Scientists generally believe that atopic dermatitis is an inherited condition. Several breeds are more prone to it than others. These include Golden and Labrador Retrievers, Dalmatian, Shih Tzu, most terriers (Scottish, West Highland, Boston, etc.), Hungarian Vizla, Lhasa Apso, Pug, Boxer, and Shar-Pei.
Atopic dogs also tend to have other allergies. It's not uncommon for an atopic dog to also have a flea or food allergy.
Ear infections are also a common sign of an atopic allergy, as are skin and anal gland inflammation and infections.
Dogs with atopic allergies will scratch, lick, and chew the affected areas. You may also notice your dog rubbing up against a wall or piece of furniture.
In rarer cases, an allergy to an inhaled substance can present as coughing, sneezing, wheezing, or runny discharge from the eyes or nose.
According to a study of records done in 2016, the prevalence of CAFR in dogs presented to a veterinarian for any diagnosis was 1 to 2%. In dogs that presented with a skin disease, the percent diagnosed with CAFR ranged from 0 to 24%. In dogs diagnosed with atopic dermatitis, 9 to 50% were also diagnosed with a food allergy.
A study by BMC Veterinary Research found that between the years of 1985 and 2015 the most common food allergens for dogs were: beef, dairy products, chicken, wheat, and lamb.
Less commonly reported food allergies included those to soy, corn, eggs, pork, fish, and rice.
Most of the skin conditions you'll see in a dog with food allergies are the same as those you'll see in atopic dogs. These include excessive scratching and itchy paws, hot spots, skin rashes or bald patches, and ear infections.
Other skin-related signs of a food allergy in dogs are scaly or leathery skin, eye discharge and tear stains, and red eyes. Sneezing is also a possibility.
In the 2019 article "Diagnosis and Management of Food Allergies in Dogs and Cats," researchers revealed that the most common spots for food allergy-related itchiness to occur are on the feet, ears, face (muzzle and chin), and groin.

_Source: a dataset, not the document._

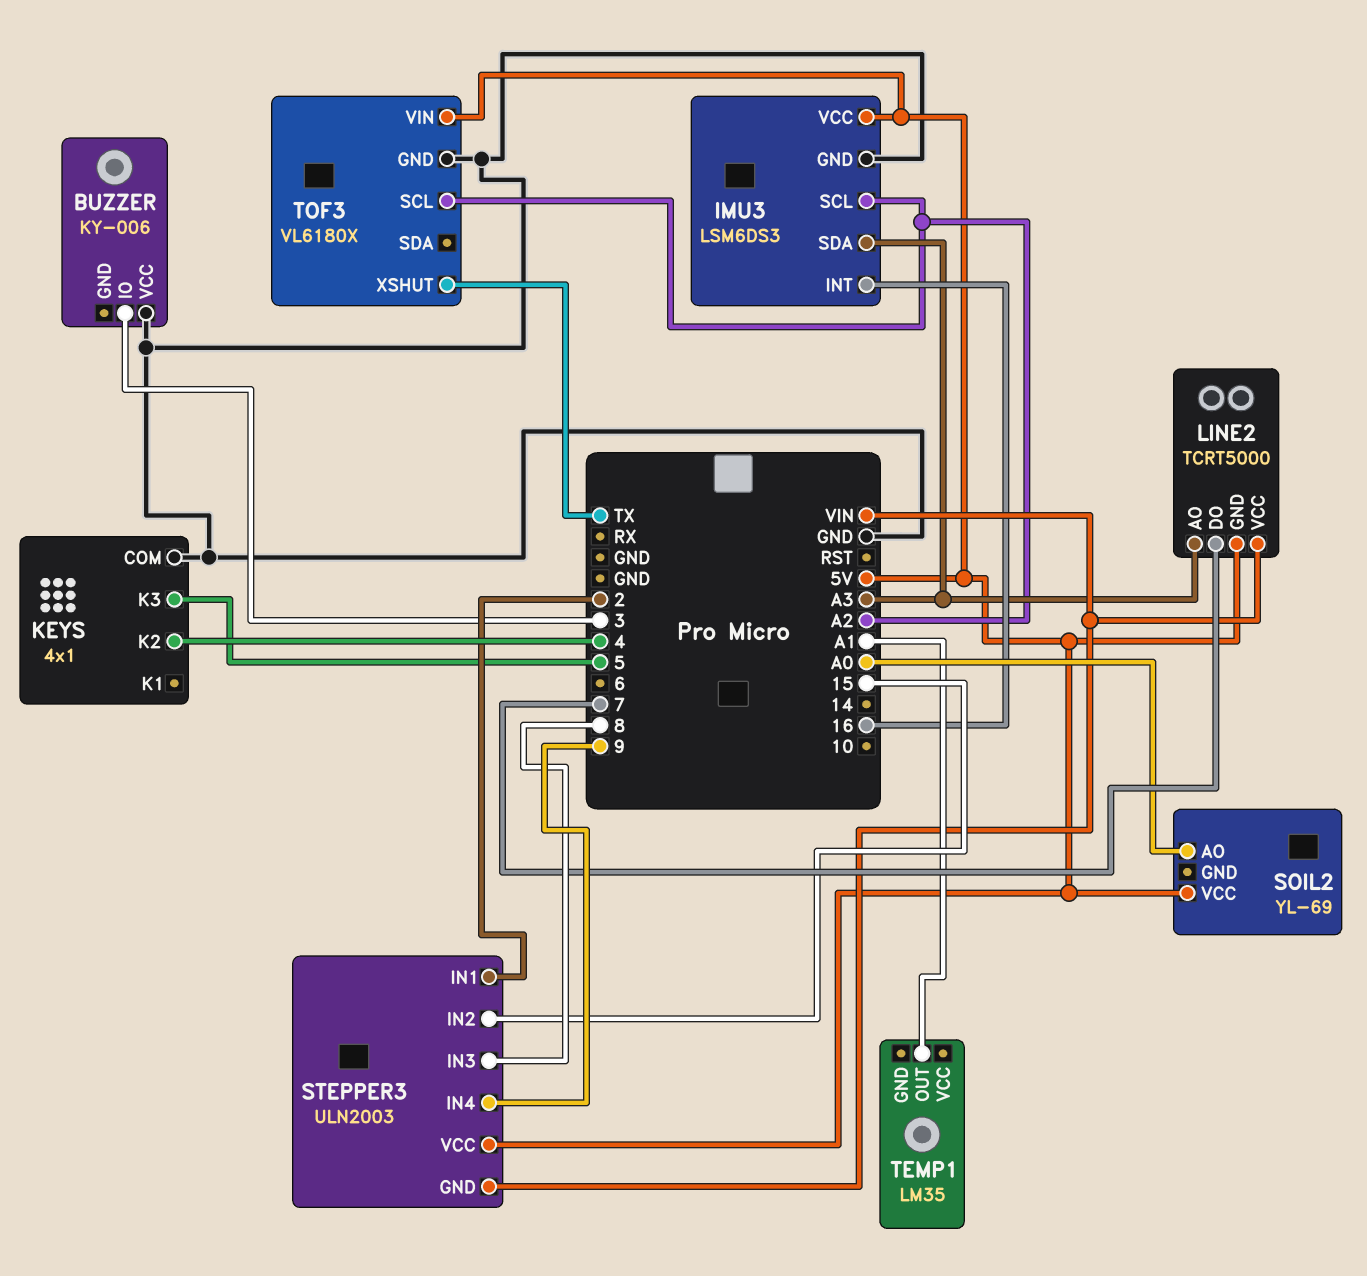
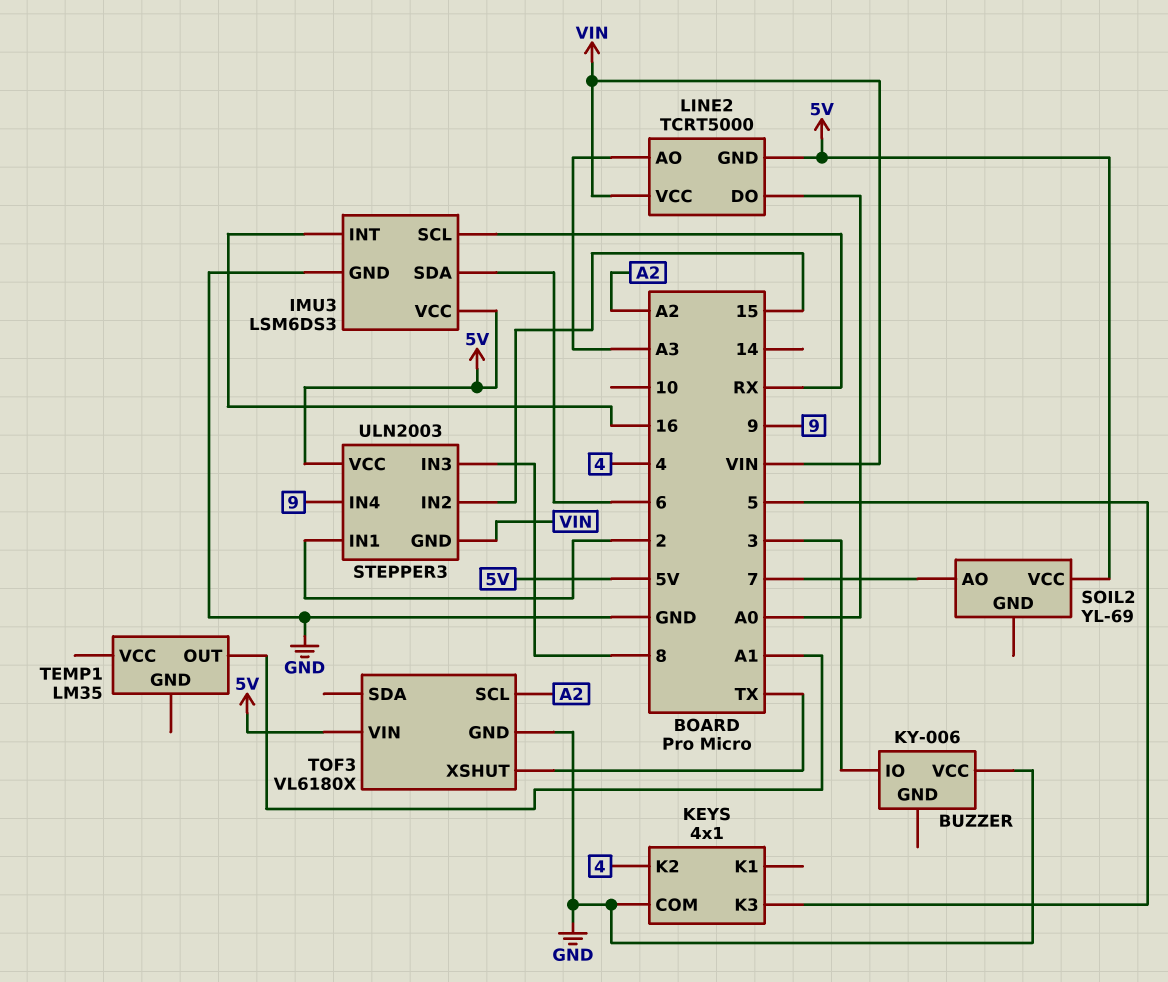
IMU3 pin SCL: A2 -> RX
IMU3 pin SDA: A3 -> 6
LINE2 pin DO: 7 -> A0
SOIL2 pin AO: A0 -> 7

Up to 30% of dogs with food allergies have gastrointestinal symptoms, namely diarrhea and vomiting.
Often, dogs will display a combination of all of the above.
Allergy relief for dogs can be as easy as giving them an anti-inflammatory or antihistamine. Corticosteroids may be prescribed by your veterinarian or you can try a natural anti-inflammatory supplement.
Specially-formulated shampoos, like Hot Spot & Itch Relief Medicated Shampoo from Veterinary Formula Clinical Care or Oatmeal Itch Relief Shampoo from WoofWash, can help reduce itchiness. In the case of inhaled allergens, like dust or pollen, baths also rinse these irritants out of your dog's fur so there's less exposure.Treatment is more limited for dogs with food allergies. In most cases, the only solution is to eliminate the allergen from their diet. This usually requires a long process of determining which food is the cause of the allergy. This can only be done through elimination diet trials and must be overseen by a veterinarian. Each trial period can take eight to 12 weeks.